There is no doubting that many people judge a season by how it ultimately ends, and that the winner is a good gauge of the season’s quality. This can be a pretty harsh way of viewing things, but it is a reality. And Fabio’s ultimate win in Nicaragua was a pretty polarising one. Survivor Oz fans voted him the third worst winner of all time, and he is often sighted as the winner who knew the least about the game, and the win was something of a fluke. The main issue people seem to have with Fabio is his lack of understanding about strategy and constantly being caught off guard by what was happening around him. This makes for an unsatisfying ending as most viewers like to see a winner with at least some kind of strategic acumen and explaining Fabio’s win wasn’t easy in this context. However, on a rethink, Fabio’s win is somewhat refreshing, as we are becoming more and more accustomed to being shown in very obvious terms who the winner is and why they win.

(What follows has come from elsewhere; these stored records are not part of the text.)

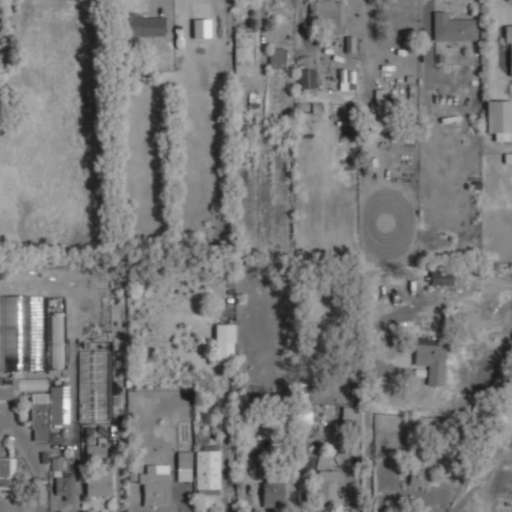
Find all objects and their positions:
building: (327, 15)
building: (325, 16)
building: (136, 27)
building: (139, 27)
building: (450, 27)
building: (452, 28)
building: (509, 44)
building: (243, 47)
building: (508, 49)
building: (244, 50)
building: (275, 57)
building: (275, 57)
building: (306, 71)
building: (306, 72)
building: (377, 105)
building: (378, 106)
building: (498, 117)
building: (498, 119)
building: (440, 277)
building: (440, 278)
building: (20, 333)
building: (56, 340)
building: (224, 343)
building: (223, 353)
building: (430, 358)
building: (429, 359)
building: (41, 404)
building: (55, 404)
building: (349, 414)
building: (39, 416)
road: (368, 427)
building: (94, 450)
building: (94, 451)
road: (34, 463)
building: (183, 465)
building: (183, 466)
building: (420, 468)
building: (420, 468)
building: (206, 471)
building: (6, 472)
building: (207, 472)
building: (6, 473)
building: (97, 483)
building: (97, 484)
building: (153, 484)
building: (154, 484)
building: (63, 487)
building: (64, 487)
building: (327, 487)
building: (327, 487)
building: (271, 493)
building: (272, 493)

Survivor editing now seems to think its important to portray the winner’s game as flawless, and this is why they won. The shortcomings in Fabio’s game actually make him more endearing, showing a perfect game is not a requirement for winning. So if you are looking for a different style of winner, Nicaragua certainly delivers this and throws a lot of the theories about what it takes to win out the window.
Fabio’s win was very polarizing.
There is no denying that the NaOnka and Purple Kelly quits had a massive impact on the game, and worked against the overall impression of the season. I can sympathise with the producers and editors, because NaOnka was such an important character on the show, and finding a logical way to tell her story was never going to be easy. When the show has such a big villain, its very important to show their eventual downfall, be this through being voted out or losing at the Final Tribal Council. We never got this with NaOnka, and this made her story very unsatisfying for pretty much everybody. Can you imagine if Jerri had quit in Australia? People would have been so upset. Having never had our chance to revel in NaOnka’s downfall, its hard to enjoy the season entirely.

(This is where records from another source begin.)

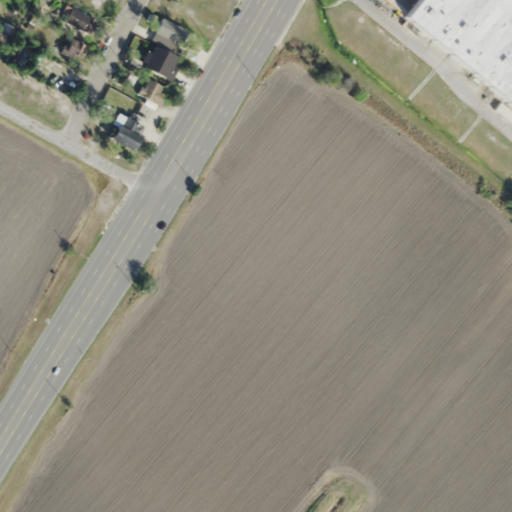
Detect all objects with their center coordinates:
building: (77, 19)
building: (168, 33)
building: (472, 34)
building: (469, 37)
building: (72, 48)
building: (13, 55)
road: (441, 60)
building: (158, 62)
road: (106, 71)
building: (151, 92)
building: (125, 132)
road: (79, 149)
road: (138, 230)
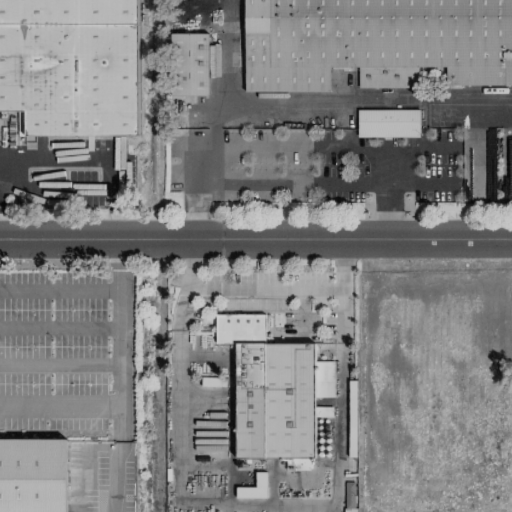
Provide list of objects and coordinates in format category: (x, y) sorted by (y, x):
building: (375, 42)
road: (231, 50)
building: (189, 64)
building: (70, 66)
road: (371, 101)
road: (216, 121)
building: (387, 123)
road: (319, 149)
road: (421, 149)
road: (94, 161)
road: (208, 167)
road: (293, 185)
road: (421, 186)
road: (256, 242)
road: (60, 288)
road: (269, 289)
road: (121, 382)
building: (270, 392)
building: (33, 475)
road: (122, 478)
building: (254, 488)
building: (349, 495)
road: (251, 502)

NaOnka’s quit denied us the opportunity to see an epic downfall for the season’s villain.
The legacy of Survivor: Nicaragua
It may seem slightly crazy to talk about the legacy of a television show that happened three years ago, but in the Survivor timeline, its actually a while ago. The season is one of the most interesting in terms of analysis. It provides a different sort of winner and has many more competitive players than most viewers probably remember. It definitely deserves more admiration than its place on the Survivor Oz Ozcars rankings would suggest. However, there are some serious flaws with the season in terms of casting and editing, and the theme of the show was hinted at rather than utilised well. What is actually a pretty solid season could have been even better if these aspects had been addressed and refined. I would highly recommend a re-watch of the season though. It does have its slow parts, but it also has some genuinely interesting episodes too. For better or for worse, Nicaragua is an intriguing season of Survivor.